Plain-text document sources
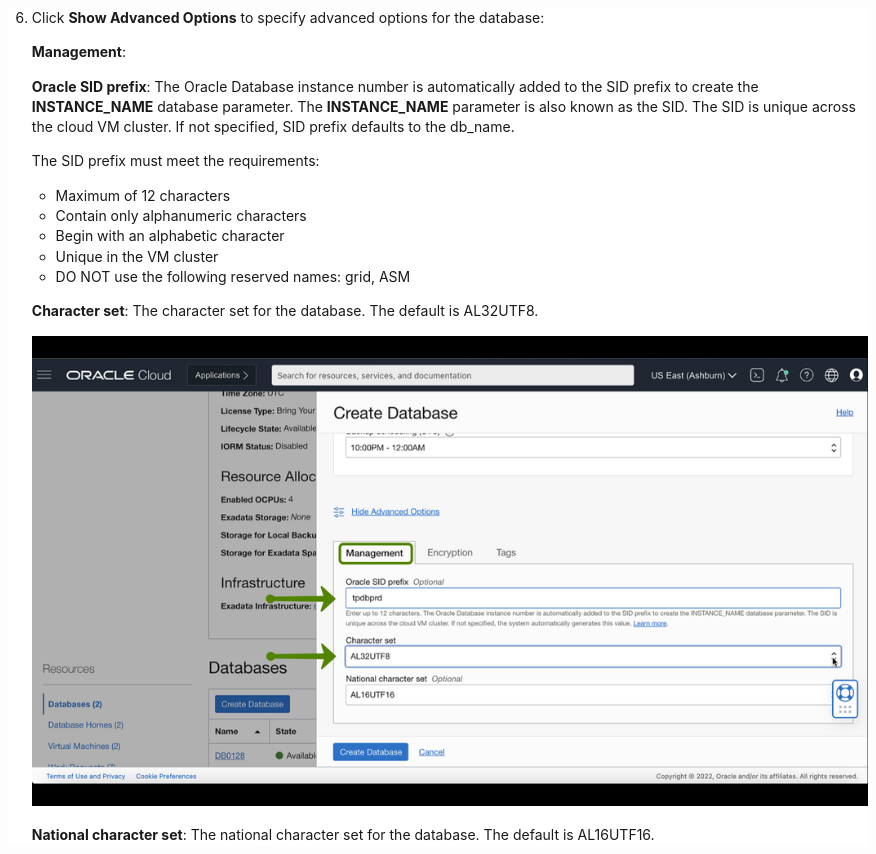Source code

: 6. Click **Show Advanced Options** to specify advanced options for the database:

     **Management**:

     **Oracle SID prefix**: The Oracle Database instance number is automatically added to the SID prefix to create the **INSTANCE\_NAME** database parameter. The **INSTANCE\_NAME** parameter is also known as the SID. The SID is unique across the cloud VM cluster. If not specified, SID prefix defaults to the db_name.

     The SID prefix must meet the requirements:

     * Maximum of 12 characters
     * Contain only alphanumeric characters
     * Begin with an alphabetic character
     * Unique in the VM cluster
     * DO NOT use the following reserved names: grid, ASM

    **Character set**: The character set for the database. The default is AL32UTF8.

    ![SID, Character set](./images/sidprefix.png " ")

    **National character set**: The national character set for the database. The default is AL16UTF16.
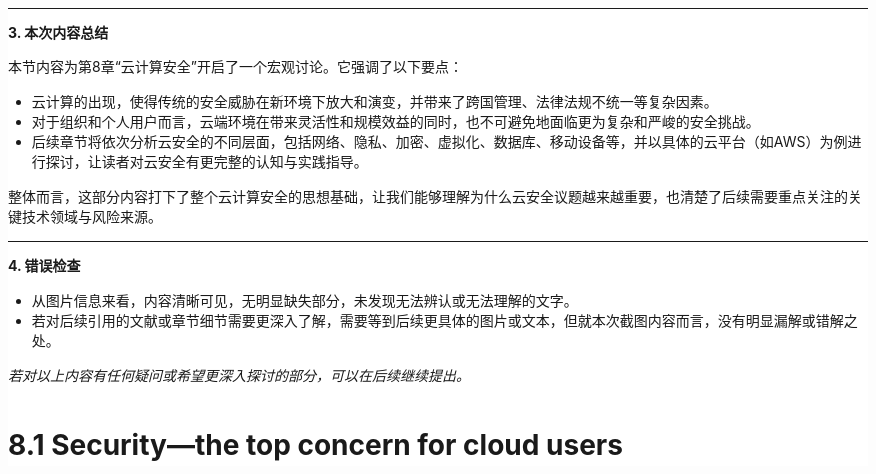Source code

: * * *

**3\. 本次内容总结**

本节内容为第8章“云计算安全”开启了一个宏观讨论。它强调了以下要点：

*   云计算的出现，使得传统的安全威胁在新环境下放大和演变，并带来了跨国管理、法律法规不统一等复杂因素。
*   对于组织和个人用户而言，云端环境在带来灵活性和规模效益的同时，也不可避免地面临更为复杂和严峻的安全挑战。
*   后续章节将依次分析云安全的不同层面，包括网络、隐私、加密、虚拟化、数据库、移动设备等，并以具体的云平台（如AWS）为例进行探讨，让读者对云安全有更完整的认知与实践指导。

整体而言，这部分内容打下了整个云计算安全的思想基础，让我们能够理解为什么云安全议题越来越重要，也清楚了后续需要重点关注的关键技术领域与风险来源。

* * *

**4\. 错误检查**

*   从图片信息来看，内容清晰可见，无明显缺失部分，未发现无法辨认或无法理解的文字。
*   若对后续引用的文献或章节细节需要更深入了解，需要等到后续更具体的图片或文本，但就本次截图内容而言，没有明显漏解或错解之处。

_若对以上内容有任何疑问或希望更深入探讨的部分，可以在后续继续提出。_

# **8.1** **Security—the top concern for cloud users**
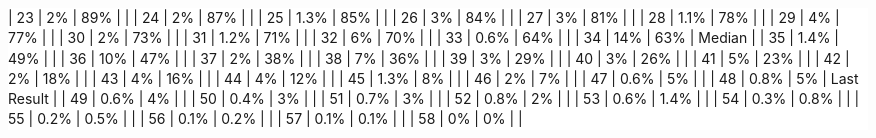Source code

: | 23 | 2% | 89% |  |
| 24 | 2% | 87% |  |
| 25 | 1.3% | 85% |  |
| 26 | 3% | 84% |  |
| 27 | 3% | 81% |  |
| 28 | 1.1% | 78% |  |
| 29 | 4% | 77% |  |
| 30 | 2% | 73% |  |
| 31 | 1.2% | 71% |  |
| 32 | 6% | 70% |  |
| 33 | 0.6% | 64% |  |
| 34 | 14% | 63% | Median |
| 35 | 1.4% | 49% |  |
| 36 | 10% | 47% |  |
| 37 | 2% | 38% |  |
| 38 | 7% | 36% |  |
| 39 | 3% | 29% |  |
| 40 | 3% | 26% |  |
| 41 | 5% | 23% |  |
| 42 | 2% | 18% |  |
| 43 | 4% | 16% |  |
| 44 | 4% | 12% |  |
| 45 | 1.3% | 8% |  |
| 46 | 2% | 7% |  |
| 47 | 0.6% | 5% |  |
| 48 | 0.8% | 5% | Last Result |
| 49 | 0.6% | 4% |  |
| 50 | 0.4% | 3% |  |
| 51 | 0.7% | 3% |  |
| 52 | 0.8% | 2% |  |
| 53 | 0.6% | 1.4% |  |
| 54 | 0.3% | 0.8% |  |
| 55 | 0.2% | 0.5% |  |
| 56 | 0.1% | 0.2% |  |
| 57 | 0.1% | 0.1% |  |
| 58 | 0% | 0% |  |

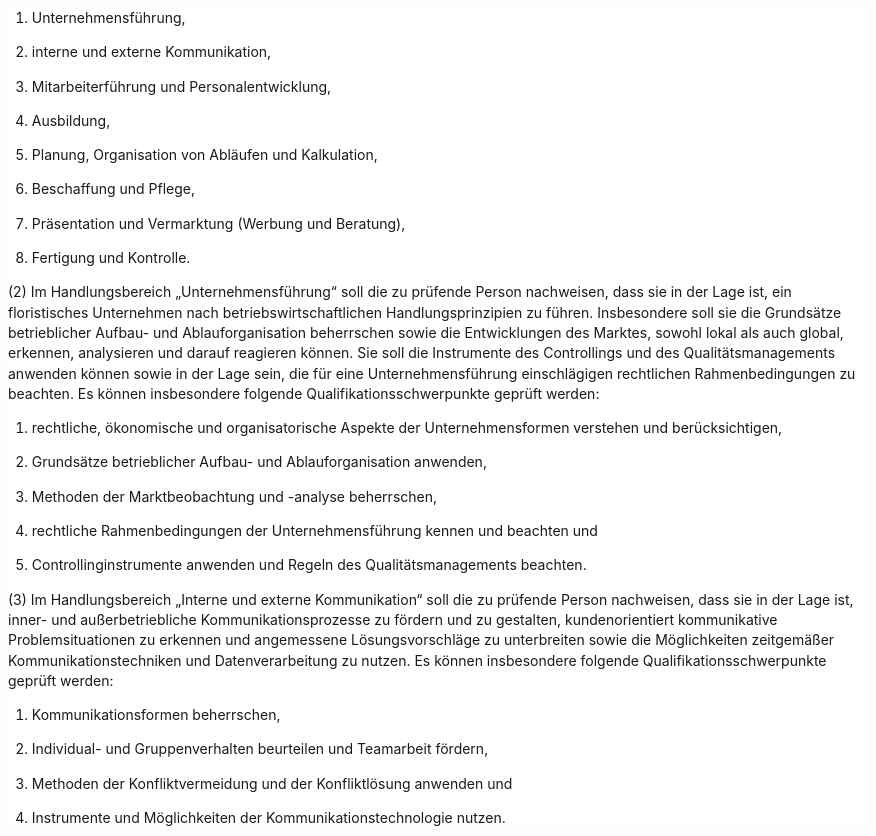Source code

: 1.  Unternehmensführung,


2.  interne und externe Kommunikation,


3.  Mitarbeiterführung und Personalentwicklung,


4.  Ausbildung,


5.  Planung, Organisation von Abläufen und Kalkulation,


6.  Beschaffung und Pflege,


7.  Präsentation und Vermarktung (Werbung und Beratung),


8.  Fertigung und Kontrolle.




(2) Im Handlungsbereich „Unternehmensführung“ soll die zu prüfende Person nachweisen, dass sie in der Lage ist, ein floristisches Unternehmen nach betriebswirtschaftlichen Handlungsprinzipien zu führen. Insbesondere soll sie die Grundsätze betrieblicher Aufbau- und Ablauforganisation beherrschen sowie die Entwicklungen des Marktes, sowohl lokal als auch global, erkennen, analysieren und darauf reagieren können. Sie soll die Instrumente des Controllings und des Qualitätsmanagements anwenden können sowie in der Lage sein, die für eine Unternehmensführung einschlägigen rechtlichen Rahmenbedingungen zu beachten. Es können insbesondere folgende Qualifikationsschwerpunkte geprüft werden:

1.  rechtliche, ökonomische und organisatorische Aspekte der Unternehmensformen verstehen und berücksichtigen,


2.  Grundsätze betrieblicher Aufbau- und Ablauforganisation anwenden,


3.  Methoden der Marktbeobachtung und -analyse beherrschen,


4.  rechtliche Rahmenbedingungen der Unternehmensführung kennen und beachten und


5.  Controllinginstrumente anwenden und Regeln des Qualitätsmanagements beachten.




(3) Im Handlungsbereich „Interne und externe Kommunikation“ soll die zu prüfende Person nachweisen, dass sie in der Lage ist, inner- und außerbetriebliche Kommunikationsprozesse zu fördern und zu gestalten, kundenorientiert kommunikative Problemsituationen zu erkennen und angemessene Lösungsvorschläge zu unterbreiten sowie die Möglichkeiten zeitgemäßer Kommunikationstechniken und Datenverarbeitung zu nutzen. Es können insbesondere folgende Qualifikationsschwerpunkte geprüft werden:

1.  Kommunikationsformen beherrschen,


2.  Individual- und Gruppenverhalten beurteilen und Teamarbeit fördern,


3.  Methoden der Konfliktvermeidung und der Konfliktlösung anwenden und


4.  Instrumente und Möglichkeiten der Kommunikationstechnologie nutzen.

PROBLEM DETAILS - Rewrite every line of the listing above as a JSON list of strings, one string per line, omitting blank lines and leaving the pictures out.

RESULT -
[
  "Source code",
  ": 6. Click **Show Advanced Options** to specify advanced options for the database:",
  "     **Management**:",
  "     **Oracle SID prefix**: The Oracle Database instance number is automatically added to the SID prefix to create the **INSTANCE\\_NAME** database parameter. The **INSTANCE\\_NAME** parameter is also known as the SID. The SID is unique across the cloud VM cluster. If not specified, SID prefix defaults to the db_name.",
  "     The SID prefix must meet the requirements:",
  "     * Maximum of 12 characters",
  "     * Contain only alphanumeric characters",
  "     * Begin with an alphabetic character",
  "     * Unique in the VM cluster",
  "     * DO NOT use the following reserved names: grid, ASM",
  "    **Character set**: The character set for the database. The default is AL32UTF8.",
  "    ![SID, Character set](./images/sidprefix.png \" \")",
  "    **National character set**: The national character set for the database. The default is AL16UTF16.",
  "Source code",
  ": * * *",
  "**3\\. 本次内容总结**",
  "本节内容为第8章“云计算安全”开启了一个宏观讨论。它强调了以下要点：",
  "*   云计算的出现，使得传统的安全威胁在新环境下放大和演变，并带来了跨国管理、法律法规不统一等复杂因素。",
  "*   对于组织和个人用户而言，云端环境在带来灵活性和规模效益的同时，也不可避免地面临更为复杂和严峻的安全挑战。",
  "*   后续章节将依次分析云安全的不同层面，包括网络、隐私、加密、虚拟化、数据库、移动设备等，并以具体的云平台（如AWS）为例进行探讨，让读者对云安全有更完整的认知与实践指导。",
  "整体而言，这部分内容打下了整个云计算安全的思想基础，让我们能够理解为什么云安全议题越来越重要，也清楚了后续需要重点关注的关键技术领域与风险来源。",
  "* * *",
  "**4\\. 错误检查**",
  "*   从图片信息来看，内容清晰可见，无明显缺失部分，未发现无法辨认或无法理解的文字。",
  "*   若对后续引用的文献或章节细节需要更深入了解，需要等到后续更具体的图片或文本，但就本次截图内容而言，没有明显漏解或错解之处。",
  "_若对以上内容有任何疑问或希望更深入探讨的部分，可以在后续继续提出。_",
  "# **8.1** **Security—the top concern for cloud users**",
  "Source code",
  ": | 23 | 2% | 89% |  |",
  "| 24 | 2% | 87% |  |",
  "| 25 | 1.3% | 85% |  |",
  "| 26 | 3% | 84% |  |",
  "| 27 | 3% | 81% |  |",
  "| 28 | 1.1% | 78% |  |",
  "| 29 | 4% | 77% |  |",
  "| 30 | 2% | 73% |  |",
  "| 31 | 1.2% | 71% |  |",
  "| 32 | 6% | 70% |  |",
  "| 33 | 0.6% | 64% |  |",
  "| 34 | 14% | 63% | Median |",
  "| 35 | 1.4% | 49% |  |",
  "| 36 | 10% | 47% |  |",
  "| 37 | 2% | 38% |  |",
  "| 38 | 7% | 36% |  |",
  "| 39 | 3% | 29% |  |",
  "| 40 | 3% | 26% |  |",
  "| 41 | 5% | 23% |  |",
  "| 42 | 2% | 18% |  |",
  "| 43 | 4% | 16% |  |",
  "| 44 | 4% | 12% |  |",
  "| 45 | 1.3% | 8% |  |",
  "| 46 | 2% | 7% |  |",
  "| 47 | 0.6% | 5% |  |",
  "| 48 | 0.8% | 5% | Last Result |",
  "| 49 | 0.6% | 4% |  |",
  "| 50 | 0.4% | 3% |  |",
  "| 51 | 0.7% | 3% |  |",
  "| 52 | 0.8% | 2% |  |",
  "| 53 | 0.6% | 1.4% |  |",
  "| 54 | 0.3% | 0.8% |  |",
  "| 55 | 0.2% | 0.5% |  |",
  "| 56 | 0.1% | 0.2% |  |",
  "| 57 | 0.1% | 0.1% |  |",
  "| 58 | 0% | 0% |  |",
  "Source code",
  ": 1.  Unternehmensführung,",
  "2.  interne und externe Kommunikation,",
  "3.  Mitarbeiterführung und Personalentwicklung,",
  "4.  Ausbildung,",
  "5.  Planung, Organisation von Abläufen und Kalkulation,",
  "6.  Beschaffung und Pflege,",
  "7.  Präsentation und Vermarktung (Werbung und Beratung),",
  "8.  Fertigung und Kontrolle.",
  "(2) Im Handlungsbereich „Unternehmensführung“ soll die zu prüfende Person nachweisen, dass sie in der Lage ist, ein floristisches Unternehmen nach betriebswirtschaftlichen Handlungsprinzipien zu führen. Insbesondere soll sie die Grundsätze betrieblicher Aufbau- und Ablauforganisation beherrschen sowie die Entwicklungen des Marktes, sowohl lokal als auch global, erkennen, analysieren und darauf reagieren können. Sie soll die Instrumente des Controllings und des Qualitätsmanagements anwenden können sowie in der Lage sein, die für eine Unternehmensführung einschlägigen rechtlichen Rahmenbedingungen zu beachten. Es können insbesondere folgende Qualifikationsschwerpunkte geprüft werden:",
  "1.  rechtliche, ökonomische und organisatorische Aspekte der Unternehmensformen verstehen und berücksichtigen,",
  "2.  Grundsätze betrieblicher Aufbau- und Ablauforganisation anwenden,",
  "3.  Methoden der Marktbeobachtung und -analyse beherrschen,",
  "4.  rechtliche Rahmenbedingungen der Unternehmensführung kennen und beachten und",
  "5.  Controllinginstrumente anwenden und Regeln des Qualitätsmanagements beachten.",
  "(3) Im Handlungsbereich „Interne und externe Kommunikation“ soll die zu prüfende Person nachweisen, dass sie in der Lage ist, inner- und außerbetriebliche Kommunikationsprozesse zu fördern und zu gestalten, kundenorientiert kommunikative Problemsituationen zu erkennen und angemessene Lösungsvorschläge zu unterbreiten sowie die Möglichkeiten zeitgemäßer Kommunikationstechniken und Datenverarbeitung zu nutzen. Es können insbesondere folgende Qualifikationsschwerpunkte geprüft werden:",
  "1.  Kommunikationsformen beherrschen,",
  "2.  Individual- und Gruppenverhalten beurteilen und Teamarbeit fördern,",
  "3.  Methoden der Konfliktvermeidung und der Konfliktlösung anwenden und",
  "4.  Instrumente und Möglichkeiten der Kommunikationstechnologie nutzen."
]